The DVD for the film was the first to include a digital copy of the film which could be played on a PC or Mac computer and could also be imported into several models of portable video players. Mike Dunn, a president for 20th Century Fox, stated "The industry has sold nearly 12 billion DVDs to date, and the release of Live Free or Die Hard is the first one that allows consumers to move their content to other devices."

==Reception==

===Box office===
Live Free or Die Hard debuted at No. 2, behind Ratatouille, at the U.S. box office and made $9.1 million in its first day of release in 3,172 theaters, the best opening day take of any film in the Die Hard series (not taking inflation into account). On its opening weekend Live Free or Die Hard made $33.3 million ($48.3 million counting Wednesday and Thursday). The film made $134.5 million domestically, and $249.0 million overseas for a total of $383.5 million, making it the twelfth highest-grossing film of 2007. As of 2022, it is the most successful film in the series.

===Critical response===
On Rotten Tomatoes, the film has an approval rating of 82% based on 209 reviews, and an average rating of 6.8/10. The site's critical consensus reads, "Live Free or Die Hard may be preposterous, but it's an efficient, action-packed summer popcorn flick with thrilling stunts and a commanding performance by Bruce Willis. Fans of the previous Die Hard films will not be disappointed." On Metacritic, the film has a weighted average score of 69 out of 100, based on 34 critics, indicating "generally favorable" reviews. Audiences polled by CinemaScore gave the film an average grade of "A−" on an A+ to F scale.

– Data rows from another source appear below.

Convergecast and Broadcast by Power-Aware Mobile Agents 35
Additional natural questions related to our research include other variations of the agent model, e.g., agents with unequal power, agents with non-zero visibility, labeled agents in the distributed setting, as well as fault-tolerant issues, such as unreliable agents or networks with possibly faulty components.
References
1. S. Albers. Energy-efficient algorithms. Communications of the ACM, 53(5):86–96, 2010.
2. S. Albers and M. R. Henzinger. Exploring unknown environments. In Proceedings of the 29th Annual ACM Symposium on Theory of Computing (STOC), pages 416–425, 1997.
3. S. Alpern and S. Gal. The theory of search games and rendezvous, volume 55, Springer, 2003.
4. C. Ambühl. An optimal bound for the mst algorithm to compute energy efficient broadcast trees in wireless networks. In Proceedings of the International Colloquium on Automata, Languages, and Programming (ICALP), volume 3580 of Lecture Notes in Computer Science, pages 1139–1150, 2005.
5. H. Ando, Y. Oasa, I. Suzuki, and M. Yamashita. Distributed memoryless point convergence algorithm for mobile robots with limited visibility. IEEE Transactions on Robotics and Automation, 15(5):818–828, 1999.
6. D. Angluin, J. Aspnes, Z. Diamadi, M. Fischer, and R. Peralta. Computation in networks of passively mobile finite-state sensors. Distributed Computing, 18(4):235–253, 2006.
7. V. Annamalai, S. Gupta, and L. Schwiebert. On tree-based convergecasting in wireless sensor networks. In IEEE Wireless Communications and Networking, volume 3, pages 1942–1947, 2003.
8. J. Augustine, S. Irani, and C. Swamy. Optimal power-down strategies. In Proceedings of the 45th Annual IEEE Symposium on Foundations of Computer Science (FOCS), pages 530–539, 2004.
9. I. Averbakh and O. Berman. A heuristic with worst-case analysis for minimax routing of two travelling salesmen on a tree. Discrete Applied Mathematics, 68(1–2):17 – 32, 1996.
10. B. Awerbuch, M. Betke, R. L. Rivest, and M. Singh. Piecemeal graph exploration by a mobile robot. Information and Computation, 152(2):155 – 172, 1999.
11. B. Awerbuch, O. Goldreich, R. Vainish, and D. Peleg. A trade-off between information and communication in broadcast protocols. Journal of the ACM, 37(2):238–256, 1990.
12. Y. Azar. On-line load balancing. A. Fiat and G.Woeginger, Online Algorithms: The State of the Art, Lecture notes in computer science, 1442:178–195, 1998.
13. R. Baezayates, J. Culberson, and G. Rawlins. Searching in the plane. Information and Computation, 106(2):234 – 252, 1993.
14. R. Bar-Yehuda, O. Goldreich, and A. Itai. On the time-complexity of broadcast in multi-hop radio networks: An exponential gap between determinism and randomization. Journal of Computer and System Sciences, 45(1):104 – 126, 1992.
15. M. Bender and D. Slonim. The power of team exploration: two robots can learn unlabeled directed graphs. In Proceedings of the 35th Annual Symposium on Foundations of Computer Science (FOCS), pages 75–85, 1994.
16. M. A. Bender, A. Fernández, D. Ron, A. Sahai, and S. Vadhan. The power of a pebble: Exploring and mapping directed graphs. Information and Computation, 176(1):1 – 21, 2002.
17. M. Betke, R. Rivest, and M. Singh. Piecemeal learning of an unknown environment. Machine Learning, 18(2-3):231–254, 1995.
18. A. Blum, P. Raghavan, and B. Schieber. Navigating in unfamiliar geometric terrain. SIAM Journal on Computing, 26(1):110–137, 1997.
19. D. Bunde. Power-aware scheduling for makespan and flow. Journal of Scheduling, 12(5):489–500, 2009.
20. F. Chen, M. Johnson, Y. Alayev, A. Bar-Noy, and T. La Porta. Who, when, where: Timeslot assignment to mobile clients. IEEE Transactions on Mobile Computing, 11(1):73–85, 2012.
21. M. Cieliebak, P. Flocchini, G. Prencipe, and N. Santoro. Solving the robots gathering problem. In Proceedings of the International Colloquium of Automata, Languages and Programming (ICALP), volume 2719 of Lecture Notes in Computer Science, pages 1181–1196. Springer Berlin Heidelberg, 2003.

IGN stated, "Like the recent Rocky Balboa, this new Die Hard works as both its own story about an over-the-hill but still vital hero and as a nostalgia trip for those who grew up with the original films." On the television show Ebert & Roeper, film critic Richard Roeper and guest critic Katherine Tulich gave the film "two thumbs up", with Roeper stating that the film is "not the best or most exciting Die Hard, but it is a lot of fun" and that it is his favorite among the Die Hard sequels. Roeper also remarked, "Willis is in top form in his career-defining role." Michael Medved gave the film three and a half out of four stars, opining, "a smart script and spectacular special effects make this the best Die Hard of 'em all."

Conversely, Lawrence Toppman of The Charlotte Observer stated: "I can safely say I've never seen anything as ridiculous as Live Free or Die Hard." Toppman also wrote that the film had a lack of memorable villains and referred to John McClane as "just a bald Terminator with better one-liners".